Search code examples
pythonopencvblobrastercentroid

Finding lines from blobs in raster file (python)


I have a binary raster file and want to find straight lines connecting several points in python. The lines should be straight connecting points but are able to vary in the angle of the line. Here is an example of the binary raster, in which I search for connecting lines:

raster example

I was thinking that there is a good chance for a python library helping with it. So far I just found things like RANSAC or linear regression but I do not want to find only one line for all points neither do I want to group several points manually before generating the lines (thinking that chances are too high for missing possibilities out).

I thought about building the centroids of the blobs and afterwards connecting suitable centroids to straight lines. At this point my two main problems are:

  1. How to divide the blobs and get their centroids
  2. How to iterate through the the centroids in an effective pattern without fearing to miss or double lines

For 1. I tried using opencvs' findcontour but I received an error which told me that I cannot use multi banded images (I am working with tif)


Solution

  • Here's an idea for a "brute force" type of approach. I haven't thought too much about how long it might take, or parallelising it for the moment.

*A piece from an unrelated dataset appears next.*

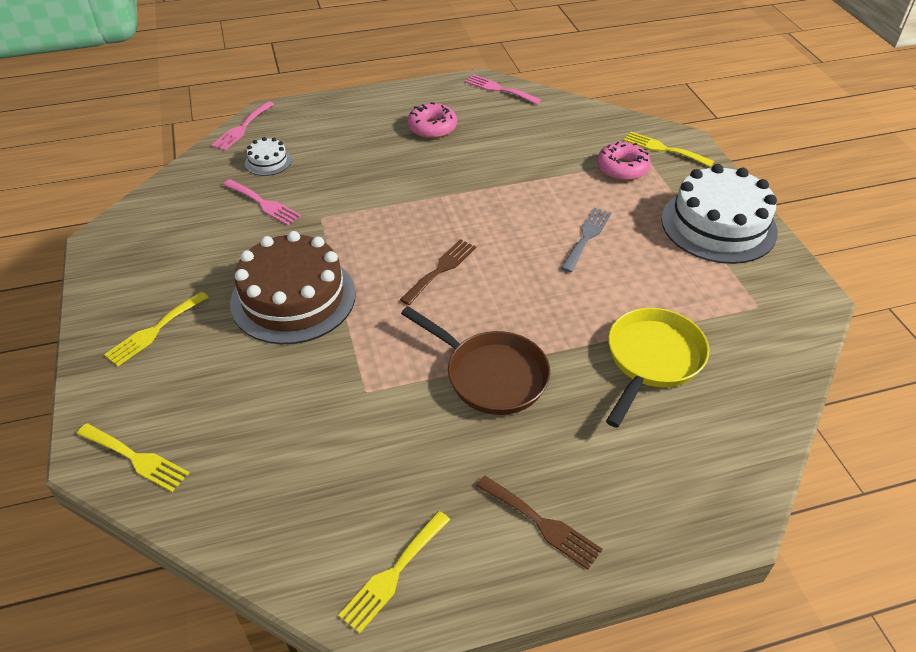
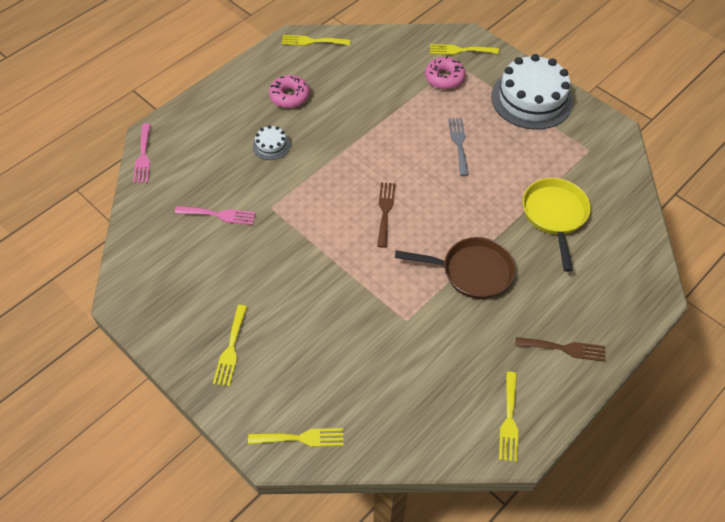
camera: 30 degrees left, 10 degrees up
(268, 161) = (191, 178): white cake -> white cake (271, 145)
(293, 298) = (305, 278): brown cake -> none
(499, 89) = (312, 41): pink fork -> yellow fork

    • find all the blobs and their centroids, using findContours(). You can get rid of your error messages about multi-channel images by making it greyscale using cvtColor(..., cv2.COLOR_BGR2GRAY)
    • perform a "Connected Components" analysis with cv2.connectedComponents() so that all the pixels of each blob get assigned the same label. I mean all pixels of top-left blob will be 1, all pixels of next blob will be 2, all pixels of next blob will be 3. Make this of type np.uint16 to accommodate up to a maximum of 32,767 blobs (to which we are going to add a further 32,768 in a minute)
    • Iterate over all blob-centroids as follows
    • Iterate over all angles 0..179, maybe using 5 degree steps during testing and 1 degree in production
    • Use scikit-image drawLine() to generate the coordinates of a line at this angle starting at this centroid and extending to way outside the image bounds - these are "rays" radiating from the centroid
    • Add 32,768 to all pixels on this ray
    • Use np.unique() to find the number of unique values in the image. If you subtract the number of blobs, you will find how many blobs this line at this angle from this centroid intersects with.
    • If that's above a threshold, say 3 (meaning it intersects with 3 blobs) save it.

    Here's a more concrete example...

    Let's say you have 10 blobs. All pixels of the first blob will get labelled as 0. All pixels of the second blob will get labelled as 1, and so on. Your labelled image will have 10 unique values or maybe 11 with a background. Now starting at centroid of first blob, generate lines at each angle from 0..179. For each line, get the coordinates of all points on the line and add 32,768 to those points. Now count the number of unique values of your image. If the line intersected blob 5, there will be the value 32768+5 in your image. If it interesected blob 8, there will be the new value 32768+8 in your image. So now the number of unique values in your image will be the original 10 plus the two new ones (32768+5 and 32768+8) so you'll know this line intersects 2 blobs.